_Excerpted data_:
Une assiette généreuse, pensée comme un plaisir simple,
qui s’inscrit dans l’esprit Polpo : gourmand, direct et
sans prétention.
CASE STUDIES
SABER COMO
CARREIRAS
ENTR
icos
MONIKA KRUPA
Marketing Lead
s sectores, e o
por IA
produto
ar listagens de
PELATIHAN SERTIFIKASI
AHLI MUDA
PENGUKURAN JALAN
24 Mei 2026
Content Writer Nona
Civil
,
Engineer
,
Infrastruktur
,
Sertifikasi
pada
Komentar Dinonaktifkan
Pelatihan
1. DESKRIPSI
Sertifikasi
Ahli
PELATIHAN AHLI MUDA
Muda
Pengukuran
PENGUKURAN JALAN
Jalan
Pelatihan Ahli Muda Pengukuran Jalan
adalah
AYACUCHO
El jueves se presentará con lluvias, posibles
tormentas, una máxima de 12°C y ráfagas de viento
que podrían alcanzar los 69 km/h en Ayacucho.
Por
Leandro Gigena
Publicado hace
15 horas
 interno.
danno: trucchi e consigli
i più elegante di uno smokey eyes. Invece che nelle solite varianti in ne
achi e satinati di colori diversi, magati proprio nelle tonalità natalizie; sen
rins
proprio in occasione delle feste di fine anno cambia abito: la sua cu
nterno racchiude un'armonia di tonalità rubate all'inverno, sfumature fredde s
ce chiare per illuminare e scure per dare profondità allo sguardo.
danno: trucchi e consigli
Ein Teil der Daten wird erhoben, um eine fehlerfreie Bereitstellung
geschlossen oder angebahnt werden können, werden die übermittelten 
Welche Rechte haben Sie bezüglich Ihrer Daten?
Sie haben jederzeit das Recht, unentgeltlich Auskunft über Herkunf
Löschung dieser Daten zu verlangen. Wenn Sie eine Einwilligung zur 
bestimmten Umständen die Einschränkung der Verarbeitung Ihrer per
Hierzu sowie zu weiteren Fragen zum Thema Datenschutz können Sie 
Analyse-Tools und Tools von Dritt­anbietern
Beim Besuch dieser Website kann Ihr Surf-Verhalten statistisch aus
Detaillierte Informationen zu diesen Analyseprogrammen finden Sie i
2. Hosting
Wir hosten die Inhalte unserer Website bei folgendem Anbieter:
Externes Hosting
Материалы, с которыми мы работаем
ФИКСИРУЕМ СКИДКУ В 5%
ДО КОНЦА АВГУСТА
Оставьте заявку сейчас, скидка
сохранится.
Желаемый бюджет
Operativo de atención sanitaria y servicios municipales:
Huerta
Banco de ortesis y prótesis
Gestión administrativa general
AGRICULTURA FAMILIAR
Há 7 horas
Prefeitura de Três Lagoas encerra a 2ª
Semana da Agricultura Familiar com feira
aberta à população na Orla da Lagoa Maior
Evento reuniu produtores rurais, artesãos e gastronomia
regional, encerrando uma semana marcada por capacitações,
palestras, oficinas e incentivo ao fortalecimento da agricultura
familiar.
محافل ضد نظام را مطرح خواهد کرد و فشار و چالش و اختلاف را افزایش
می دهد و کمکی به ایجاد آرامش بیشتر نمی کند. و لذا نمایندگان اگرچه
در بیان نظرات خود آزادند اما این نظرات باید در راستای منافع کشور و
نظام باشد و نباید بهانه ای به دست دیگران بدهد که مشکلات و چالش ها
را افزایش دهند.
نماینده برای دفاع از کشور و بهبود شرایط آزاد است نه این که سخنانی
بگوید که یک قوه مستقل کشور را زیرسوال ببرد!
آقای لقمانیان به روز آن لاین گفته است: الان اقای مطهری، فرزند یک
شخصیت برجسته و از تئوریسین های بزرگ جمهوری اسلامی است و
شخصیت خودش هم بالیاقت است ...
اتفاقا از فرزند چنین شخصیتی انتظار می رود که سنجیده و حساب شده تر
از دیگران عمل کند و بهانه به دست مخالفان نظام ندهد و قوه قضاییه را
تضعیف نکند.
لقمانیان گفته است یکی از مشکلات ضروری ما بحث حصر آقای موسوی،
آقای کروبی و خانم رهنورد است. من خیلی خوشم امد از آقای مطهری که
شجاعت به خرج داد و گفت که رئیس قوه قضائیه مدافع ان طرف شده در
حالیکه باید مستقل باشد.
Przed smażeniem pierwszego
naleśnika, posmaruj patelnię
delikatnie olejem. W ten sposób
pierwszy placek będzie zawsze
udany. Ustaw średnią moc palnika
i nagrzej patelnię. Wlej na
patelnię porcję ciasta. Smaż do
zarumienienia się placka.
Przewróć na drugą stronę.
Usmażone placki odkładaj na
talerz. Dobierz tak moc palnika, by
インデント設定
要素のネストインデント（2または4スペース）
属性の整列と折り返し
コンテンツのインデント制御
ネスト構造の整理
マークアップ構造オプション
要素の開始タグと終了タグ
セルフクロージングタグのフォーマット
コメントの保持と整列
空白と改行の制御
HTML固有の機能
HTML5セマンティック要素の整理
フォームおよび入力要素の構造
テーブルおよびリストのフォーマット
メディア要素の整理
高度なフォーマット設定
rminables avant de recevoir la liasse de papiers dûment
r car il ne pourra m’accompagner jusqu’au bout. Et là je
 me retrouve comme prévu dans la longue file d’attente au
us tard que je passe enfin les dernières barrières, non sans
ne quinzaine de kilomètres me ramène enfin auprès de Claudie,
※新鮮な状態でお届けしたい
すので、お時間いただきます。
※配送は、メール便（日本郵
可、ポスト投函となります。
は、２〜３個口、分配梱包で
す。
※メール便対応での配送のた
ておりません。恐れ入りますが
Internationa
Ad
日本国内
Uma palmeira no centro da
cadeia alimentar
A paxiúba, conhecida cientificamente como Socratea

_The task_:
Reproduce the text of every entry above line for line, with no changes to wording, spelling, or punctuation.

_Response to this exercise_:
Une assiette généreuse, pensée comme un plaisir simple,
qui s’inscrit dans l’esprit Polpo : gourmand, direct et
sans prétention.
CASE STUDIES
SABER COMO
CARREIRAS
ENTR
icos
MONIKA KRUPA
Marketing Lead
s sectores, e o
por IA
produto
ar listagens de
PELATIHAN SERTIFIKASI
AHLI MUDA
PENGUKURAN JALAN
24 Mei 2026
Content Writer Nona
Civil
,
Engineer
,
Infrastruktur
,
Sertifikasi
pada
Komentar Dinonaktifkan
Pelatihan
1. DESKRIPSI
Sertifikasi
Ahli
PELATIHAN AHLI MUDA
Muda
Pengukuran
PENGUKURAN JALAN
Jalan
Pelatihan Ahli Muda Pengukuran Jalan
adalah
AYACUCHO
El jueves se presentará con lluvias, posibles
tormentas, una máxima de 12°C y ráfagas de viento
que podrían alcanzar los 69 km/h en Ayacucho.
Por
Leandro Gigena
Publicado hace
15 horas
 interno.
danno: trucchi e consigli
i più elegante di uno smokey eyes. Invece che nelle solite varianti in ne
achi e satinati di colori diversi, magati proprio nelle tonalità natalizie; sen
rins
proprio in occasione delle feste di fine anno cambia abito: la sua cu
nterno racchiude un'armonia di tonalità rubate all'inverno, sfumature fredde s
ce chiare per illuminare e scure per dare profondità allo sguardo.
danno: trucchi e consigli
Ein Teil der Daten wird erhoben, um eine fehlerfreie Bereitstellung
geschlossen oder angebahnt werden können, werden die übermittelten 
Welche Rechte haben Sie bezüglich Ihrer Daten?
Sie haben jederzeit das Recht, unentgeltlich Auskunft über Herkunf
Löschung dieser Daten zu verlangen. Wenn Sie eine Einwilligung zur 
bestimmten Umständen die Einschränkung der Verarbeitung Ihrer per
Hierzu sowie zu weiteren Fragen zum Thema Datenschutz können Sie 
Analyse-Tools und Tools von Dritt­anbietern
Beim Besuch dieser Website kann Ihr Surf-Verhalten statistisch aus
Detaillierte Informationen zu diesen Analyseprogrammen finden Sie i
2. Hosting
Wir hosten die Inhalte unserer Website bei folgendem Anbieter:
Externes Hosting
Материалы, с которыми мы работаем
ФИКСИРУЕМ СКИДКУ В 5%
ДО КОНЦА АВГУСТА
Оставьте заявку сейчас, скидка
сохранится.
Желаемый бюджет
Operativo de atención sanitaria y servicios municipales:
Huerta
Banco de ortesis y prótesis
Gestión administrativa general
AGRICULTURA FAMILIAR
Há 7 horas
Prefeitura de Três Lagoas encerra a 2ª
Semana da Agricultura Familiar com feira
aberta à população na Orla da Lagoa Maior
Evento reuniu produtores rurais, artesãos e gastronomia
regional, encerrando uma semana marcada por capacitações,
palestras, oficinas e incentivo ao fortalecimento da agricultura
familiar.
محافل ضد نظام را مطرح خواهد کرد و فشار و چالش و اختلاف را افزایش
می دهد و کمکی به ایجاد آرامش بیشتر نمی کند. و لذا نمایندگان اگرچه
در بیان نظرات خود آزادند اما این نظرات باید در راستای منافع کشور و
نظام باشد و نباید بهانه ای به دست دیگران بدهد که مشکلات و چالش ها
را افزایش دهند.
نماینده برای دفاع از کشور و بهبود شرایط آزاد است نه این که سخنانی
بگوید که یک قوه مستقل کشور را زیرسوال ببرد!
آقای لقمانیان به روز آن لاین گفته است: الان اقای مطهری، فرزند یک
شخصیت برجسته و از تئوریسین های بزرگ جمهوری اسلامی است و
شخصیت خودش هم بالیاقت است ...
اتفاقا از فرزند چنین شخصیتی انتظار می رود که سنجیده و حساب شده تر
از دیگران عمل کند و بهانه به دست مخالفان نظام ندهد و قوه قضاییه را
تضعیف نکند.
لقمانیان گفته است یکی از مشکلات ضروری ما بحث حصر آقای موسوی،
آقای کروبی و خانم رهنورد است. من خیلی خوشم امد از آقای مطهری که
شجاعت به خرج داد و گفت که رئیس قوه قضائیه مدافع ان طرف شده در
حالیکه باید مستقل باشد.
Przed smażeniem pierwszego
naleśnika, posmaruj patelnię
delikatnie olejem. W ten sposób
pierwszy placek będzie zawsze
udany. Ustaw średnią moc palnika
i nagrzej patelnię. Wlej na
patelnię porcję ciasta. Smaż do
zarumienienia się placka.
Przewróć na drugą stronę.
Usmażone placki odkładaj na
talerz. Dobierz tak moc palnika, by
インデント設定
要素のネストインデント（2または4スペース）
属性の整列と折り返し
コンテンツのインデント制御
ネスト構造の整理
マークアップ構造オプション
要素の開始タグと終了タグ
セルフクロージングタグのフォーマット
コメントの保持と整列
空白と改行の制御
HTML固有の機能
HTML5セマンティック要素の整理
フォームおよび入力要素の構造
テーブルおよびリストのフォーマット
メディア要素の整理
高度なフォーマット設定
rminables avant de recevoir la liasse de papiers dûment
r car il ne pourra m’accompagner jusqu’au bout. Et là je
 me retrouve comme prévu dans la longue file d’attente au
us tard que je passe enfin les dernières barrières, non sans
ne quinzaine de kilomètres me ramène enfin auprès de Claudie,
※新鮮な状態でお届けしたい
すので、お時間いただきます。
※配送は、メール便（日本郵
可、ポスト投函となります。
は、２〜３個口、分配梱包で
す。
※メール便対応での配送のた
ておりません。恐れ入りますが
Internationa
Ad
日本国内
Uma palmeira no centro da
cadeia alimentar
A paxiúba, conhecida cientificamente como Socratea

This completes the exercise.